# PROVIDED INFORMATION start
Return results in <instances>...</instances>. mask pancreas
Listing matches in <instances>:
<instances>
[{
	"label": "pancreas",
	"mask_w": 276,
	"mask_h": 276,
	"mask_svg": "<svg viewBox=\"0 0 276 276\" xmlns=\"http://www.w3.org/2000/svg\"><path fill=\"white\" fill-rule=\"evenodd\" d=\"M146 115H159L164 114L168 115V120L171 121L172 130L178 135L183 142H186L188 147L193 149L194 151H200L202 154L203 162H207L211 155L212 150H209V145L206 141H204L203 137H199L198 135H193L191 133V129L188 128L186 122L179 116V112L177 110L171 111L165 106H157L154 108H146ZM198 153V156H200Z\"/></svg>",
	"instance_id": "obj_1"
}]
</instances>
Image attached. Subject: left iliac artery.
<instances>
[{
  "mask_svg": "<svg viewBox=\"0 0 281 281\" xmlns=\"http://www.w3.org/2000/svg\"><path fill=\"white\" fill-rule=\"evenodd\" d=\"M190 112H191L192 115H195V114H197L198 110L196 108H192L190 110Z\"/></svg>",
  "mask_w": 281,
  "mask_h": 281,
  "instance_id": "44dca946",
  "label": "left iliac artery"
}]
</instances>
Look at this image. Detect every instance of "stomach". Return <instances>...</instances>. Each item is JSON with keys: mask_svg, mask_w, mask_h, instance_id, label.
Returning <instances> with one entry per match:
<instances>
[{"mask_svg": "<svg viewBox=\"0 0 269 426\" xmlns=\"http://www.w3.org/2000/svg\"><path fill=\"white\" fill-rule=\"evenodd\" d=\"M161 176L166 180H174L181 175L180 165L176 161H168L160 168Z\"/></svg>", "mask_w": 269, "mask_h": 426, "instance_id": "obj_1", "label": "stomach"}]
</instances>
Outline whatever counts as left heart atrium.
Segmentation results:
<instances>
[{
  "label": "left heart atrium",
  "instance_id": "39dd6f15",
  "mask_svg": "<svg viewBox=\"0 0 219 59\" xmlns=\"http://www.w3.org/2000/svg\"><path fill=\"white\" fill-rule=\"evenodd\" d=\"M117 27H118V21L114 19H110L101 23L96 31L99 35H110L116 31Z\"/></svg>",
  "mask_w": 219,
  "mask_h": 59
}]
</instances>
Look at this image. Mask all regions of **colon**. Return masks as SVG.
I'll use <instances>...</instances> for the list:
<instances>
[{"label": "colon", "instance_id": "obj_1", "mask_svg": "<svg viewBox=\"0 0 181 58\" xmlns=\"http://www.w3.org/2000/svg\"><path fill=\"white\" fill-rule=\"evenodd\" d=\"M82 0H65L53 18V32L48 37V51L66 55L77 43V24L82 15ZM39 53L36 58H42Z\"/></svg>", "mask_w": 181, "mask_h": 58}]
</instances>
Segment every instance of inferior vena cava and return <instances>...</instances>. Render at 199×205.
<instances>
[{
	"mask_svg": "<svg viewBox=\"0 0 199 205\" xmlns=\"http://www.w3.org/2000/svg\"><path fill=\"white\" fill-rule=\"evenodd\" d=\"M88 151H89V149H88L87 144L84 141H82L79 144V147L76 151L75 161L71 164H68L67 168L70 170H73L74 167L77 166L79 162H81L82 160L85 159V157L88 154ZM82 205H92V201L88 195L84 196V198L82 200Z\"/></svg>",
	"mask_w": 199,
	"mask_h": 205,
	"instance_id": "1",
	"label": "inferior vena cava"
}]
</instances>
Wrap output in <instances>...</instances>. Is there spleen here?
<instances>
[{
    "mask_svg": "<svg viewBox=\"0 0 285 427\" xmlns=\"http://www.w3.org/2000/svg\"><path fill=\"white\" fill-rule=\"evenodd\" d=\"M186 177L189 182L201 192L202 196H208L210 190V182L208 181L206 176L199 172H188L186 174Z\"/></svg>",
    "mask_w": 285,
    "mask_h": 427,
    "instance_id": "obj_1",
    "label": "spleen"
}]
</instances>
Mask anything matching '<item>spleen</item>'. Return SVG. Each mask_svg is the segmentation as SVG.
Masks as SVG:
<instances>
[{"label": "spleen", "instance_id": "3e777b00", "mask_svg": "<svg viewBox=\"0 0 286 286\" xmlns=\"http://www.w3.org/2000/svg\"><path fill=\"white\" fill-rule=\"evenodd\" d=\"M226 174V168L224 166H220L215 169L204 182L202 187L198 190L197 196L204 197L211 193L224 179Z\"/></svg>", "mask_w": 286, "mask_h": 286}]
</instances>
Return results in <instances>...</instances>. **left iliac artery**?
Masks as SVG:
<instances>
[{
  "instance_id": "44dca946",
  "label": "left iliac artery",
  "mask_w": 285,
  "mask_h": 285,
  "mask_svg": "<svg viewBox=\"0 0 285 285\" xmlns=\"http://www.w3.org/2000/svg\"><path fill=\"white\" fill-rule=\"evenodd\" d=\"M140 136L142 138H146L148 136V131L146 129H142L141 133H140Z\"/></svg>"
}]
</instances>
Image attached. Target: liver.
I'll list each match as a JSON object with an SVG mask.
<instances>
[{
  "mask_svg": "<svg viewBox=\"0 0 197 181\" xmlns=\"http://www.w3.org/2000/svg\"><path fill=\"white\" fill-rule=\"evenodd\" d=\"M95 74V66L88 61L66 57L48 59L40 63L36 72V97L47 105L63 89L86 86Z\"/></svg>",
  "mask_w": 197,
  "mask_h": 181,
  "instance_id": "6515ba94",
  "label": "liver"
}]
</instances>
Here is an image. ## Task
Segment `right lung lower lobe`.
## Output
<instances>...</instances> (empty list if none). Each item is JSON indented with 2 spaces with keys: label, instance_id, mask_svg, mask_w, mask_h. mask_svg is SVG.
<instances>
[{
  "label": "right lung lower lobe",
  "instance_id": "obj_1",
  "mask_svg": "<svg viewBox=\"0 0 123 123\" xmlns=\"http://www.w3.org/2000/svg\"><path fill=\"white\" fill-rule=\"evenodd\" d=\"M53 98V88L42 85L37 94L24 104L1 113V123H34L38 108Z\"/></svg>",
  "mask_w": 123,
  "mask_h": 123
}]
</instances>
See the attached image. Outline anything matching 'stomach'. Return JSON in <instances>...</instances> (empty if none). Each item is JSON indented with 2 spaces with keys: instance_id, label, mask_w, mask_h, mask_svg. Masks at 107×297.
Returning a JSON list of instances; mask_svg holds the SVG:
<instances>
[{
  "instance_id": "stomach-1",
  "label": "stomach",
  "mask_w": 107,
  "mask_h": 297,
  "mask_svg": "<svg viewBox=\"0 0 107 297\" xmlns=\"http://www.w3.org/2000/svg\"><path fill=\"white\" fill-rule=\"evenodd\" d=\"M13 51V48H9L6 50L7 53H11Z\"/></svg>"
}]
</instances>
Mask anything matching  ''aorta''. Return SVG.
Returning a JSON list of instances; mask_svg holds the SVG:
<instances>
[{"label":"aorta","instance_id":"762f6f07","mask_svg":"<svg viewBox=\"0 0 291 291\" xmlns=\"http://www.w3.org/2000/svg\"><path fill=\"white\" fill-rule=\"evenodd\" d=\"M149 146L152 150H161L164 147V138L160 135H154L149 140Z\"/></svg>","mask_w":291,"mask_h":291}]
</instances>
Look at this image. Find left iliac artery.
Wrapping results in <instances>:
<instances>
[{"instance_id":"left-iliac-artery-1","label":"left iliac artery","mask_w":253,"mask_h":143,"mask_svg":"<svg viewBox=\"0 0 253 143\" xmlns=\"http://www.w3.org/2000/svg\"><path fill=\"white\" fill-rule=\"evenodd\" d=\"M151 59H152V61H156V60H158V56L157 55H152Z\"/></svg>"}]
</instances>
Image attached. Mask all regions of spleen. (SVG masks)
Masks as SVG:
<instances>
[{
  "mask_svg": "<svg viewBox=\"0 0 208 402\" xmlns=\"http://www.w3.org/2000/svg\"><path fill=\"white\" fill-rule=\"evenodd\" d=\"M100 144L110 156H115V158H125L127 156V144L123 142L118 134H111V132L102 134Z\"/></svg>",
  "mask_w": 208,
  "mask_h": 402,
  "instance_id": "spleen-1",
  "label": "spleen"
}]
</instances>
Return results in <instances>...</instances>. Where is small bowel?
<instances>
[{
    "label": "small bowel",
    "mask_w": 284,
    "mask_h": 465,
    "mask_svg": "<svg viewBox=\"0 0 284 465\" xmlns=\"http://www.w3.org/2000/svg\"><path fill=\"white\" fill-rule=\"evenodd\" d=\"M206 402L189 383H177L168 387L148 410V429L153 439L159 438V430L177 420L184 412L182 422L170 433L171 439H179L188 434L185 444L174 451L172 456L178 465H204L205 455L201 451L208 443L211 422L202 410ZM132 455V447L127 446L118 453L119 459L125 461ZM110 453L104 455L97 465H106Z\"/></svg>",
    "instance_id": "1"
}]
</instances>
# PROVIDED INFORMATION end
EXERCISE DIRECTIONS
Please identify each line in the records above that contains the word "every" with the same capitalization, and copy those lines.

RESPONSE TO THE EXERCISE
Look at this image. Detect every instance of "stomach". Return <instances>...</instances>. Each item is JSON with keys: mask_svg, mask_w, mask_h, instance_id, label.
Segment every instance of inferior vena cava and return <instances>...</instances>. Render at 199×205.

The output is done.